The club sat 19th when Garde came aboard on Nov. 2, with just one win from its first 10 matches, and the new players haven’t left Garde with a deep squad to choose from. Moreover, the process of putting together his staff resulted in a near-constant tug-of-war behind the scenes. Since owner Randy Lerner has had the team up for sale for nearly two years, it’s not surprising neither he nor chairman Steve Hollis have given Garde the backing required to succeed.

Which only compounds the mystery of why he was appointed. Garde is not prone to bluster, nor is he outwardly passionate, and while one can forgive Lerner and Hollis for steering clear of such a manager — they tried it with Tim Sherwood, last season, and it didn’t work — perhaps dragging Aston Villa to safety this season requires fire and brimstone instead of dignity.

Garde is more of a longer-term thinker, a man who likes to have a plan in place with the ability to execute it. He worked his way up through the managerial staff at Lyon, where he’d spent half his playing career, and took over the head job in 2011. His sides qualified for European competitions the next three seasons before he stepped down for personal reasons, and nobody can sensibly criticize him for failing to win Ligue 1 during the dawn of Paris Saint-Germain’s unbridled superiority.

Aston Villa used to be that kind of club. It used to enjoy competing for top-flight titles every year while playing in Europe. Aston Villa has won the English top flight seven times, more than all but four clubs, and while the bulk of those titles came over a century ago, the club has enjoyed success over the years.
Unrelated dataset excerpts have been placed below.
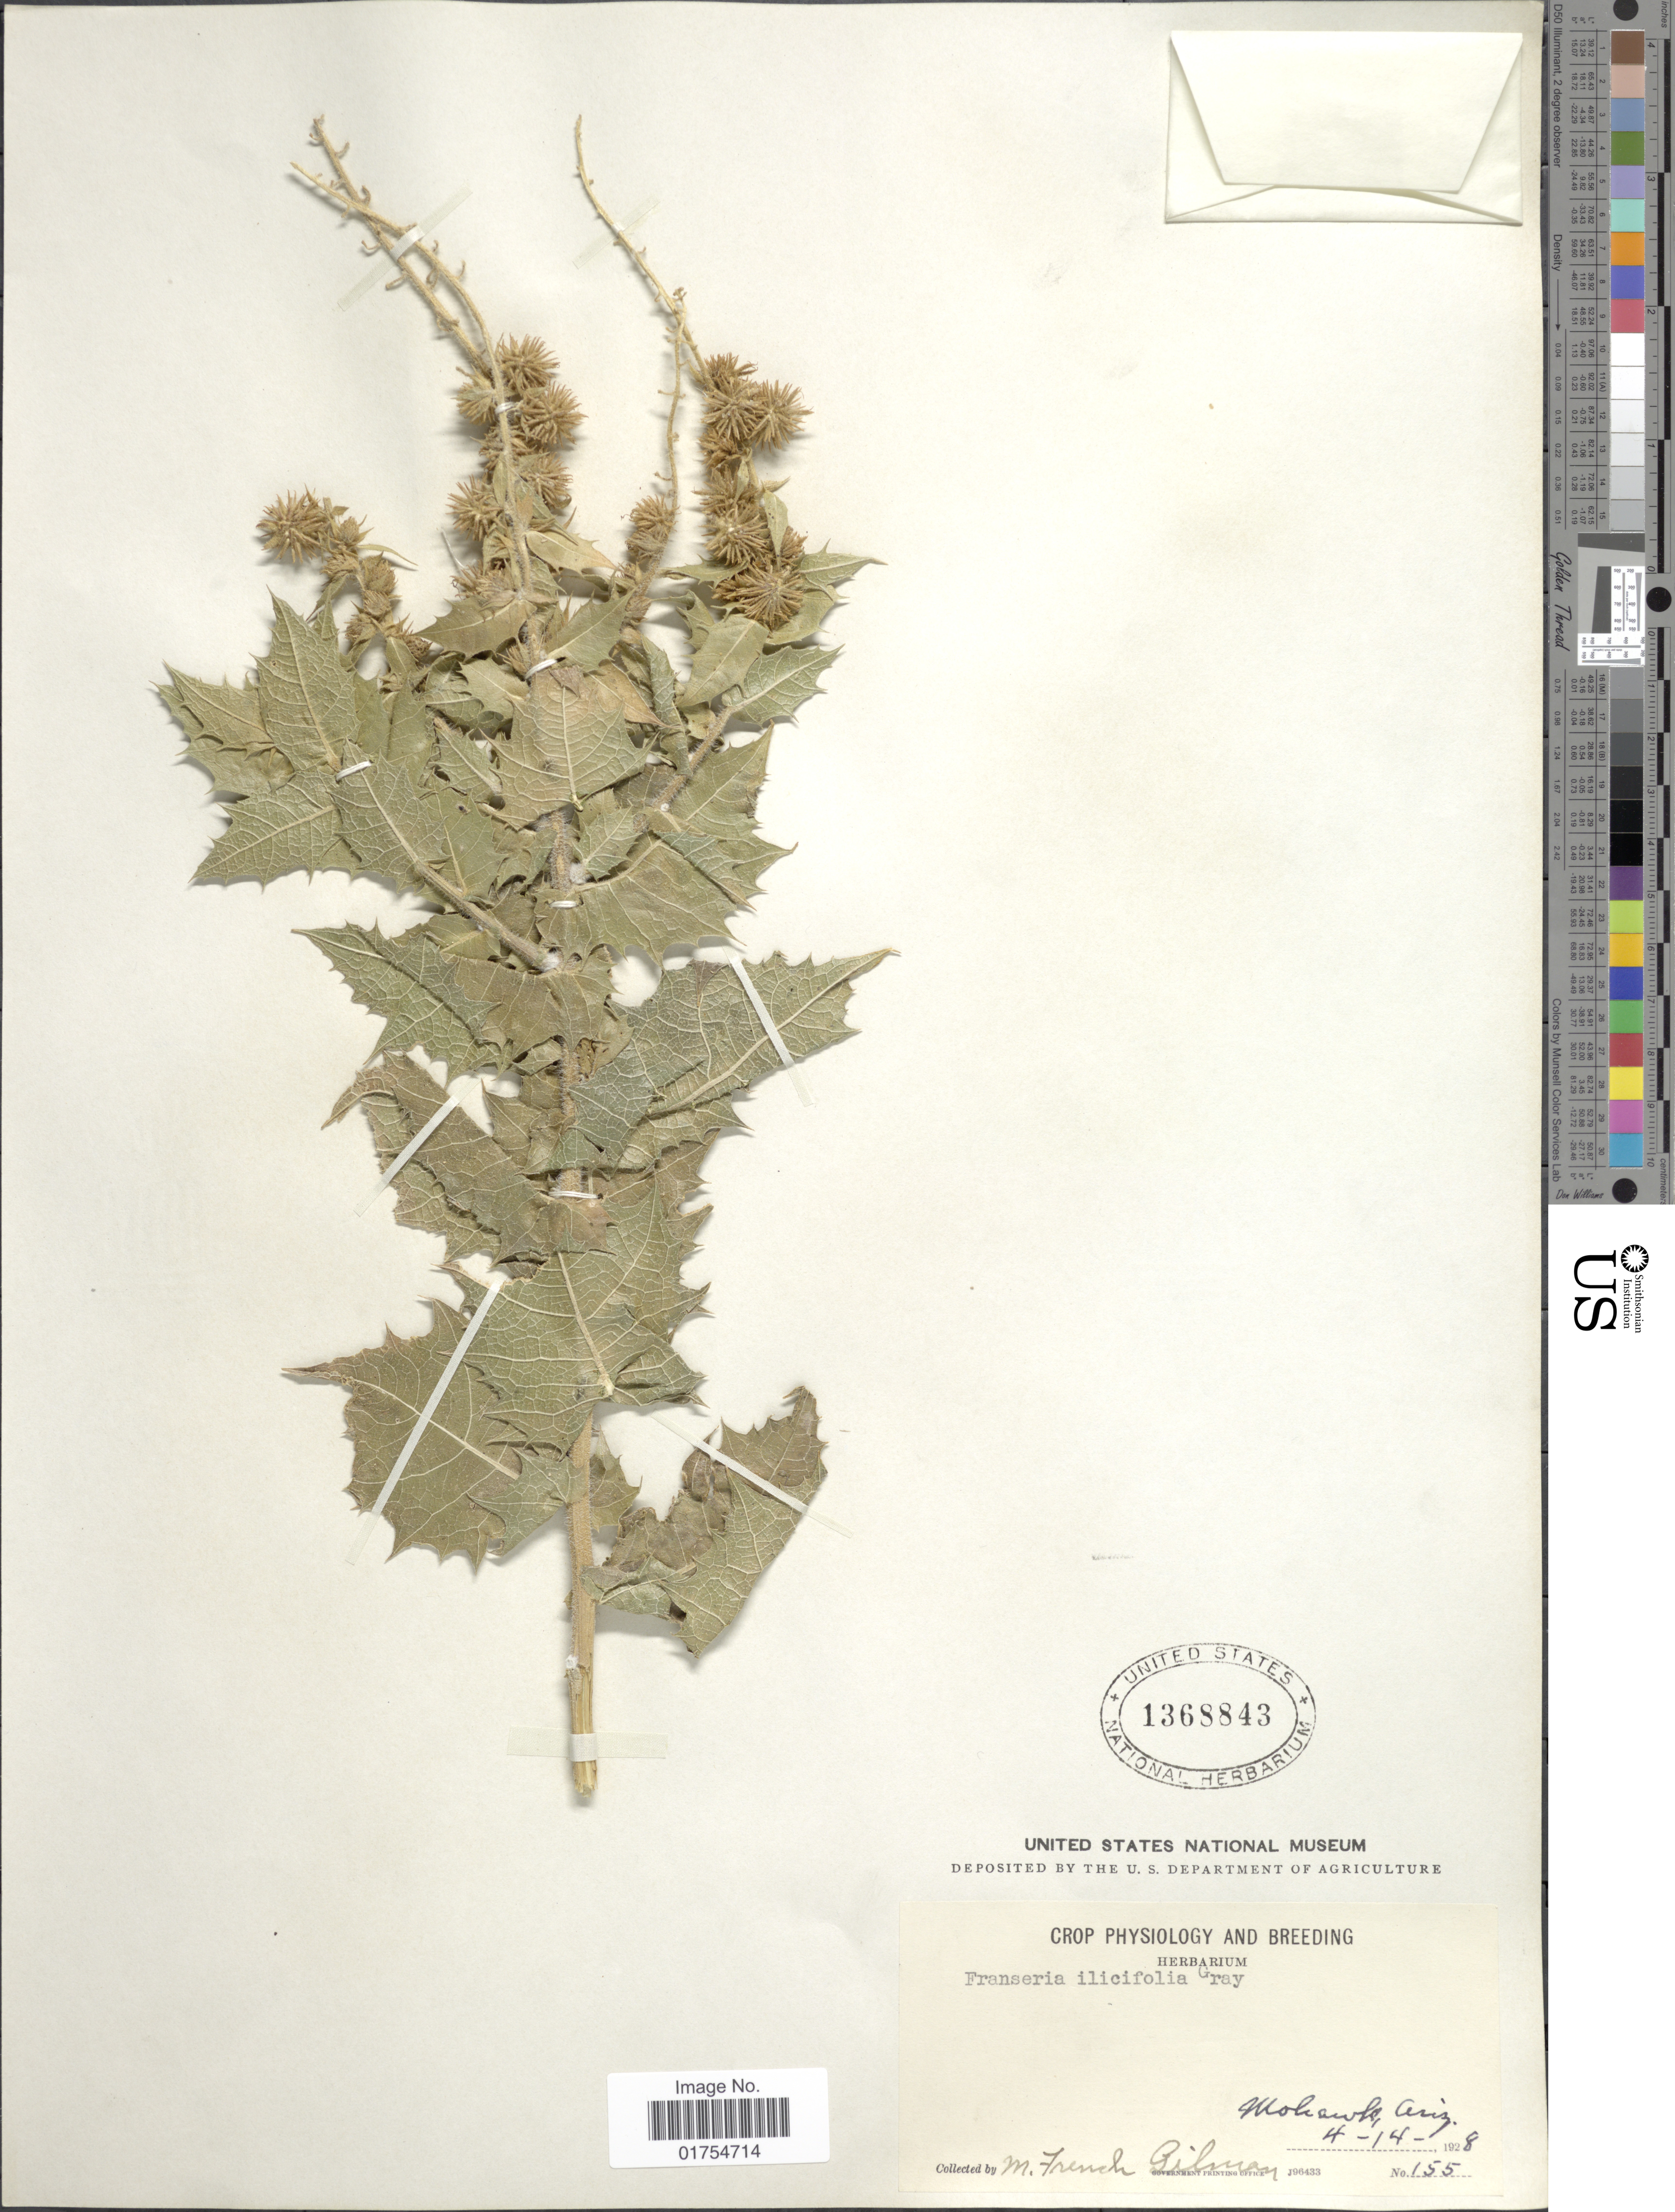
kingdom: Plantae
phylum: Tracheophyta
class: Magnoliopsida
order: Asterales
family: Asteraceae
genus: Franseria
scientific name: Franseria ilicifolia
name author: A. Gray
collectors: M. F. Gilman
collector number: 155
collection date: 1928-04-14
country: United States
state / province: Arizona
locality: Mohawk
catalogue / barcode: US 1368843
Villa was particularly successful from the early 1980s to the mid-1990s, when it won the top flight once and finished second twice to go along with winning the European Cup (now Champions League) in 1982 and the League Cup in 1994 and 1996. Despite a drop-off since then, the Birmingham club still enjoys a hallowed stature and remains one of seven teams to have never been relegated from the Premier League.

Only now, that looks set to change. The names being bandied about as permanent replacements for Garde clearly indicate Aston Villa is preparing for life in the Championship, which former manager Paul Lambert once warned is a “proper blood and thunder” league.

It’s not easy to yo-yo back into the Premier League one season after dropping out, although several clubs have done it in recent years. But those clubs were better positioned to return quickly than Aston Villa, whose finances, talent and stability are all in serious question.

Garde certainly couldn’t keep a club like that up. Doesn’t sound like too many managers can.